DATA FOR ANALYSIS:

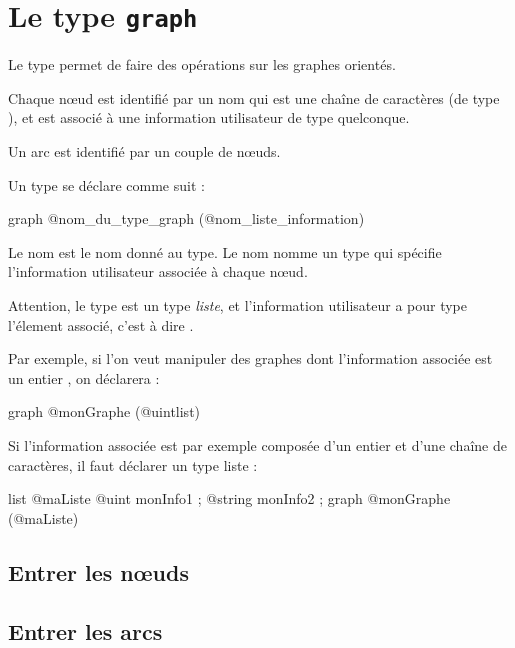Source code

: 
\chapter{Le type \texttt{graph}}

Le type  permet de faire des opérations sur les graphes orientés.

Chaque nœud est identifié par un nom qui est une chaîne de caractères (de type ), et est associé à une information utilisateur de type quelconque.

Un arc est identifié par un couple de nœuds.


Un type  se déclare comme suit :
\begin{galgascode}
graph @nom_du_type_graph (@nom_liste_information) {
}
\end{galgascode}

Le nom  est le nom donné au type. Le nom  nomme un type qui spécifie l'information utilisateur associée à chaque nœud.

Attention, le type  est un type \emph{liste}, et l'information utilisateur a pour type l'élement associé, c'est à dire . 

Par exemple, si l'on veut manipuler des graphes dont l'information associée est un entier , on déclarera :
\begin{galgascode}
graph @monGraphe (@uintlist) {
}
\end{galgascode}

Si l'information associée est par exemple composée d'un entier et d'une chaîne de caractères, il faut déclarer un type liste :
\begin{galgascode}
list @maListe {
  @uint monInfo1 ;
  @string monInfo2 ;
}
graph @monGraphe (@maListe) {
}
\end{galgascode}






\section{Entrer les nœuds}



\section{Entrer les arcs}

REQUIREMENT:
Line count for "entier": count the lines in the records above that contain this word, and write only the number.

WRITTEN REPLY:
2